In the face of these clear provisions and their understanding of them, it does not lie in the mouths of the defendants to claim, that requiring them to pay what they had agreed to pay will work an injustice upon them. The amounts they pay will be credited on the costs and to the extent of that credit, their equity in the property will be increased and their right to begin to share in the proceeds will be by that much hastened.
The judgment appealed from will, therefore, be reformed by striking from it the provision for an assignment of interest upon payment of the sums adjudged, and the provision for a credit to Moody, and by making the judgment provide as to all of the wells what it already provides as to the first two wells, that plaintiff shall execute an assignment to each defendant of a ten percent interest when plaintiff shall have received his full costs from the development and operation of the block, and, as reformed, it will be affirmed.
Reformed and affirmed.
Notes:
As pertinent here, Par.
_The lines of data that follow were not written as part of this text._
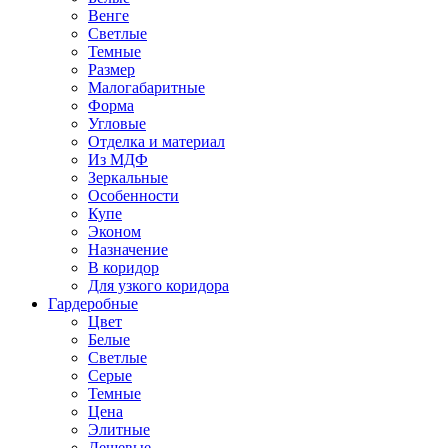
Венге
Светлые
Темные
Размер
Малогабаритные
Форма
Угловые
Отделка и материал
Из МДФ
Зеркальные
Особенности
Купе
Эконом
Назначение
В коридор
Для узкого коридора
Гардеробные
Цвет
Белые
Светлые
Серые
Темные
Цена
Элитные
Дешевые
IV of the contract, after making provision for the drilling and completion of two wells, the sums necessary therefor to be advanced by plaintiff and recovered by him from the proceeds of such wells and subsequent wells, provides:
"As to subsequent wells the parties will advance and pay their pro rata part of the drilling, completion, equipment and operation costs and all other costs, and at such time as the producing unit becomes bankable, the parties will negotiate a loan on the producing unit out of which Nonoperator shall be repaid said costs of drilling, completion, equipment, development and operation and all other costs advanced by him. Nonoperator shall have the option of making said production loan, if he so desires."
As material here, Par. IV in effect provides that after a test well is drilled and completed as a producer, at plaintiff's expense, plaintiff will receive the full leasehold proceeds from sales to the pipe line from such test well and any other wells on the producing unit until all costs of exploratory work and leasing the block and all costs of drilling and equipping the test well and such other well or wells paid for by plaintiff thereon have been recovered by him. It further provides "upon completion of the test well as a producer and upon Nonoperator (plaintiff) being repaid his total cost expended on the block, he shall execute an assignment to Ben E. Moody, Sr. and George M. Myer of an undivided 20 per cent of that portion of the leasehold estate originally owned by or assigned to Nonoperator (plaintiff) in the producing unit, subject to the terms of this contract."